Dataset entries
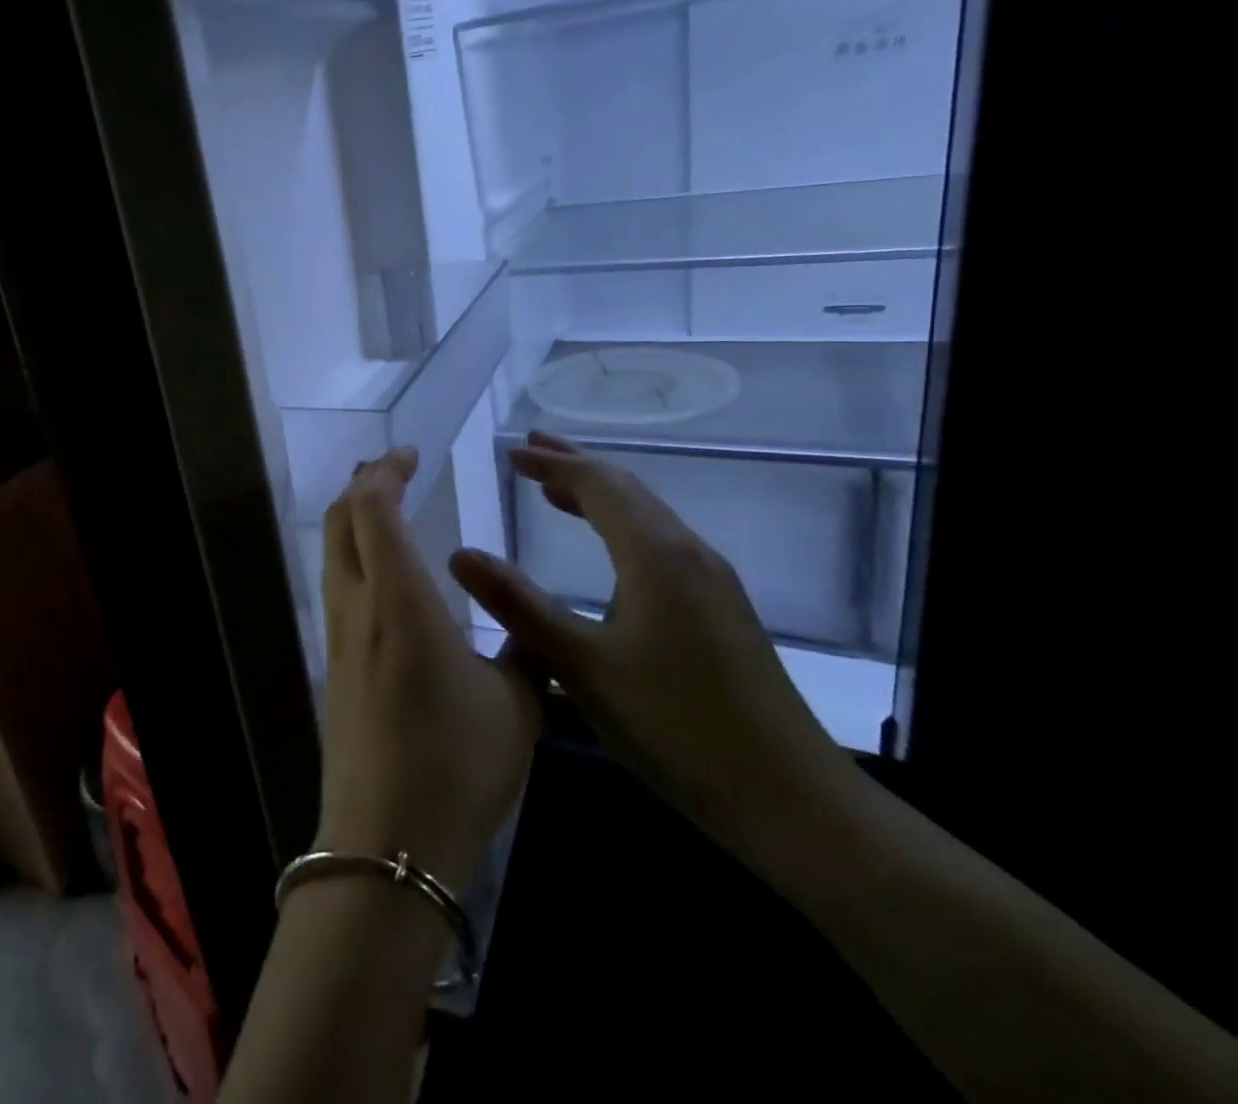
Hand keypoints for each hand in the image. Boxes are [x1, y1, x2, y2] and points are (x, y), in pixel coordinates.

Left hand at [317, 448, 540, 890]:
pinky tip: (382, 577)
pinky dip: (354, 557)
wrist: (388, 839)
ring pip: (334, 554)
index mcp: (400, 599)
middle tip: (392, 468)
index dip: (386, 471)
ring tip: (384, 507)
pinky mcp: (334, 667)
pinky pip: (337, 588)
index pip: (374, 508)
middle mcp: (358, 606)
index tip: (410, 454)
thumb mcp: (517, 704)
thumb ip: (526, 651)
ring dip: (354, 520)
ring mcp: (338, 637)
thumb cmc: (458, 763)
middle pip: (342, 521)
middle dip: (362, 484)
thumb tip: (534, 630)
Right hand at [448, 433, 853, 845]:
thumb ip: (519, 605)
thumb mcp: (582, 666)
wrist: (793, 801)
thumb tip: (460, 553)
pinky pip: (661, 544)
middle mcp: (689, 553)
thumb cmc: (677, 726)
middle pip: (627, 490)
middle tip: (530, 452)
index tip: (511, 453)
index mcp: (656, 555)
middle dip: (575, 467)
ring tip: (556, 490)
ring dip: (599, 495)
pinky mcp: (721, 610)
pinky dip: (621, 527)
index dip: (553, 465)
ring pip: (647, 517)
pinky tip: (608, 553)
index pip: (599, 485)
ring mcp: (712, 582)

**ABOUT THIS TASK:**
The records must come back exactly, with their pictures removed.

**WRITTEN REPLY:**
Hand keypoints for each hand in the image. Boxes are [x1, y1, x2, y2] and points are (x, y), in pixel coordinates.

Left hand at [317, 448, 540, 890]:
pinky tip: (382, 577)
pinky dip: (354, 557)
wrist: (388, 839)
ring pip: (334, 554)
index mcp: (400, 599)
middle tip: (392, 468)
index dip: (386, 471)
ring tip: (384, 507)
pinky mcp: (334, 667)
pinky pip: (337, 588)
index pip: (374, 508)
middle mcp: (358, 606)
index tip: (410, 454)
thumb mcp: (517, 704)
thumb ip: (526, 651)
ring dip: (354, 520)
ring mcp: (338, 637)
thumb cmc: (458, 763)
middle pip: (342, 521)
middle dip: (362, 484)
thumb tip: (534, 630)
Right hand at [448, 433, 853, 845]:
thumb ip: (519, 605)
thumb mcp: (582, 666)
wrist: (793, 801)
thumb tip: (460, 553)
pinky pip: (661, 544)
middle mcp: (689, 553)
thumb cmc: (677, 726)
middle pip: (627, 490)
middle tip: (530, 452)
index tip: (511, 453)
index mcp: (656, 555)
middle dip: (575, 467)
ring tip: (556, 490)
ring dip: (599, 495)
pinky mcp: (721, 610)
pinky dip: (621, 527)
index dip: (553, 465)
ring pip: (647, 517)
pinky tip: (608, 553)
index pip: (599, 485)
ring mcp: (712, 582)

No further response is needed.